Unlike a lot of other Internet defamation lawsuits, Jacobson, the plaintiff, didn’t include the blog’s administrator, Dave Oliveria, or the newspaper, on the defendant’s list.
The Allegedly Defamatory Comments In Question
This Internet defamation lawsuit centers around two comments posted on the Spokesman-Review’s website. They read:
“Is that the missing $10,000 from Kootenai County Central Committee funds actually stuffed inside Tina’s blouse??? Let’s not try to find out.”
“A whole boat load of money is missing and Tina won’t let anyone see the books. Doesn’t she make her living as a bookkeeper? Did you just see where Idaho is high on the list for embezzlement? Not that any of that is related or anything…”

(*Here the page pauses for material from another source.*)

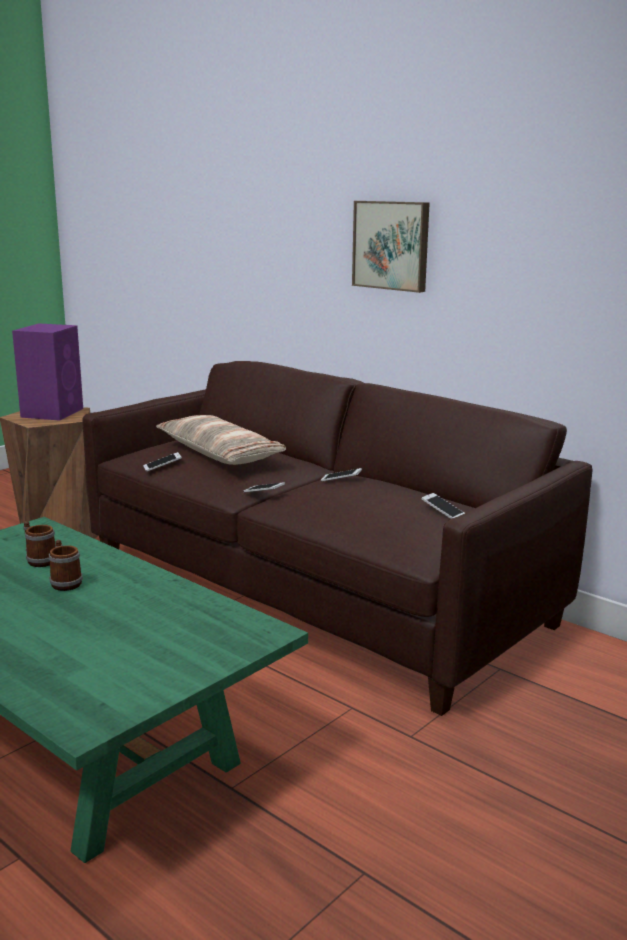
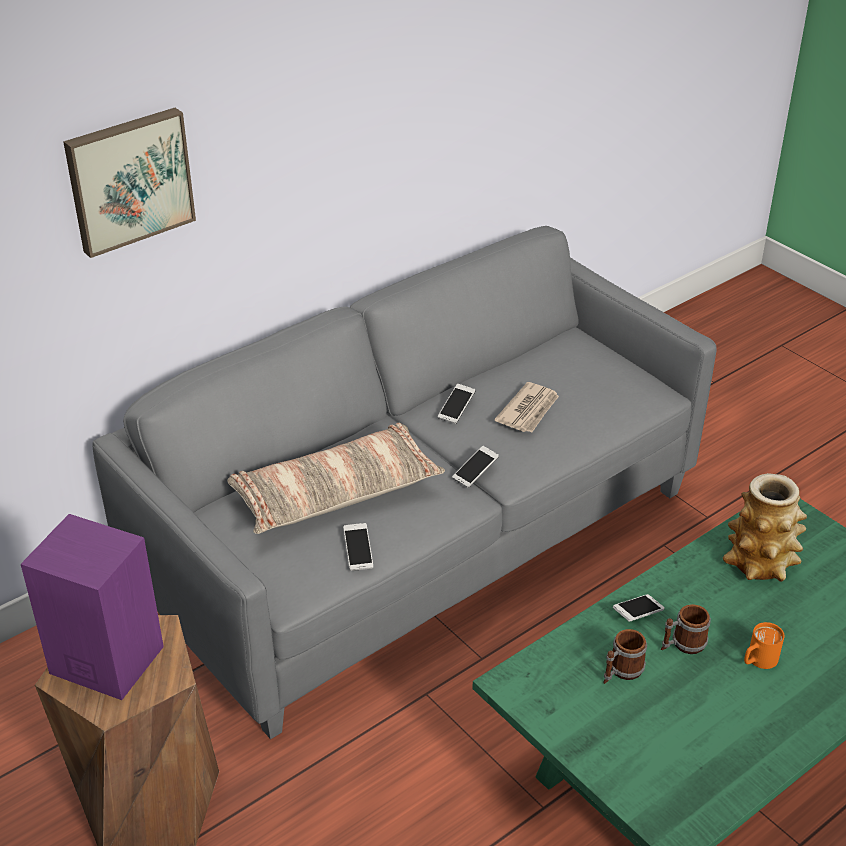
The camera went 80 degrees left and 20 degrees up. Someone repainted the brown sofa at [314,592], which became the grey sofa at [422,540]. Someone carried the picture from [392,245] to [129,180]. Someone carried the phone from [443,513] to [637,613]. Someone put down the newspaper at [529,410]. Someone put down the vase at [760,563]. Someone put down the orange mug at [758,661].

First Comes Court Order, Then Comes Internet Defamation Lawsuit
Since the posts were originally posted anonymously under the handle “Almostinnocentbystander,” Jacobson first had to uncover the author of the comment to proceed with defamation litigation. So, in April, Jacobson subpoenaed The Spokesman-Review to uncover the government name of Almostinnocentbystander. Jacobson succeeded and the newspaper had to give up the identifying goods. It was also ordered to hand over any correspondences between Cook and the media outlet.
Defense’s Online Libel Argument: It May Have Been False, But It Wasn’t Malicious
Judging from reports, it appears Cook is willing to acquiesce that her source may have been wrong, but maintains that she certainly believed her source’s information when posting.

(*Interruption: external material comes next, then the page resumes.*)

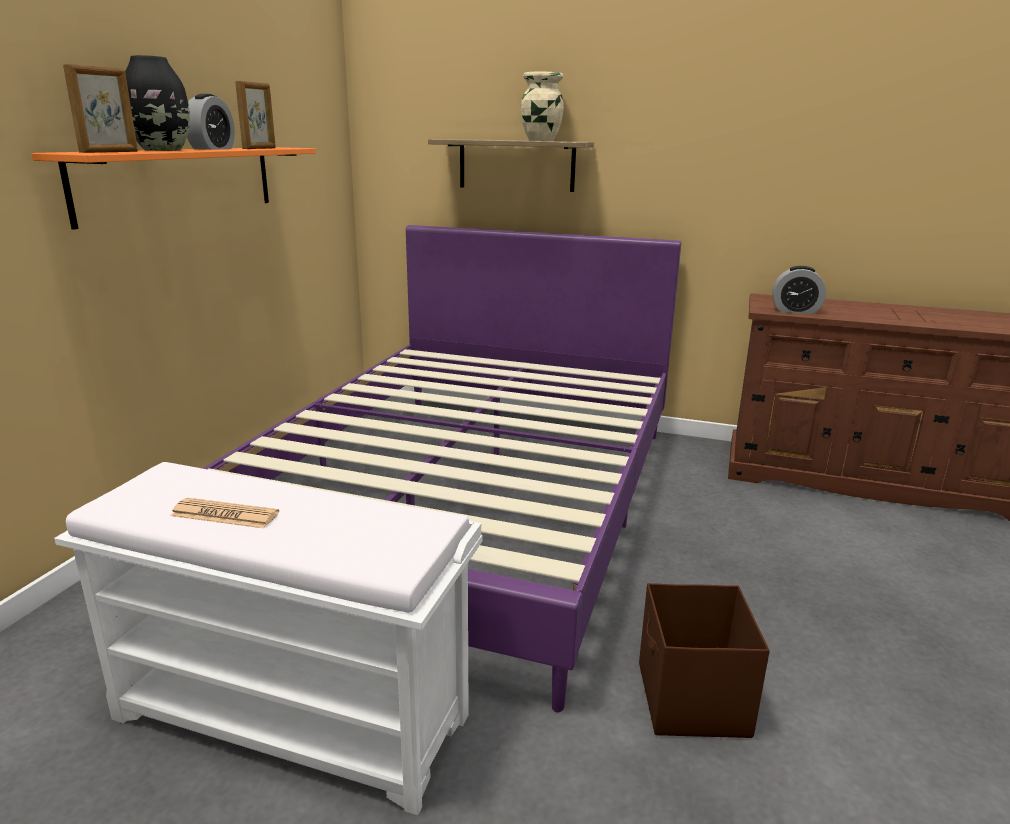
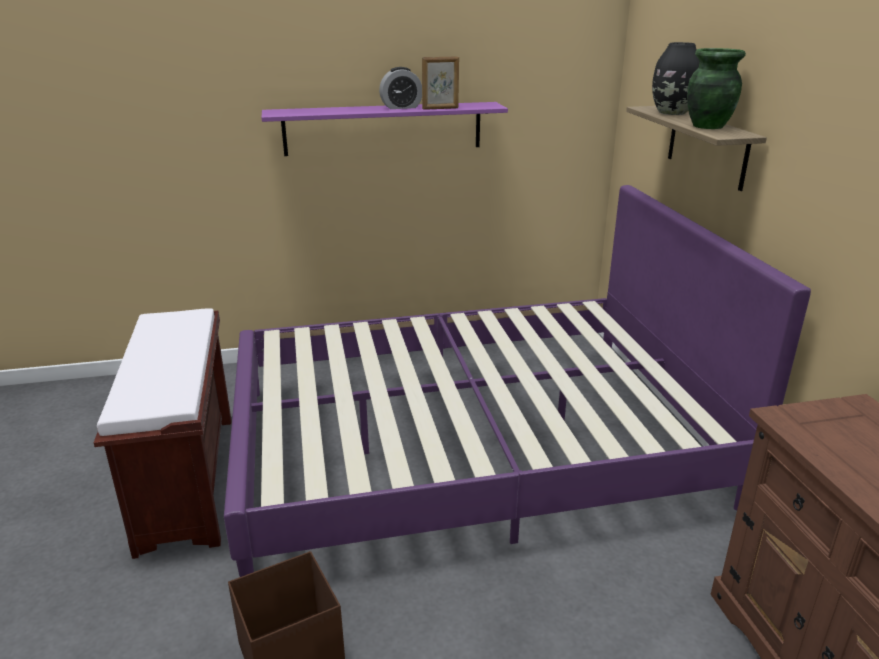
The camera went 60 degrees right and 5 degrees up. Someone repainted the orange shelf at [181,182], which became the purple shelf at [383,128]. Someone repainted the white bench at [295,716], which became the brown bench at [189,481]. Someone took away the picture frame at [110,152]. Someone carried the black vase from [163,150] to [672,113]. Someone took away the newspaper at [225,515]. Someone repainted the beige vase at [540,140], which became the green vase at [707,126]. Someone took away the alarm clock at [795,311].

Dave Oliveria also acknowledged that Cook’s posts were defamatory. Moreover, when removing Cook’s comments, he remarked that they were “baseless, derogatory, and unsubstantiated.”
Accusations of Conspiracy Abound When Online Comments Lead To Internet Defamation Lawsuit
Even though Jacobson is not suing Oliveria for Internet defamation, she does accuse him of initially conspiring to obstruct Cook’s identity. The plaintiff also claims that the blog administrator “coached” Cook not to mention their email exchanges.
Reminder About Internet Defamation: 1 Hour Will Do It!
The comments that anchor this online defamation case were only online for about 2.5 hours. Which is a reminder: If it’s posted — if only for an hour — it’s actionable. As such, triple check facts before making online accusations.
Jacobson is suing for a cool $10,000, for both defamation and breach of contract. Confident in her litigation prowess, Cook has chosen to defend herself in court and is quoted as saying that “In the proper setting, which is now the court, [she is] more than prepared to vigorously defend [herself].”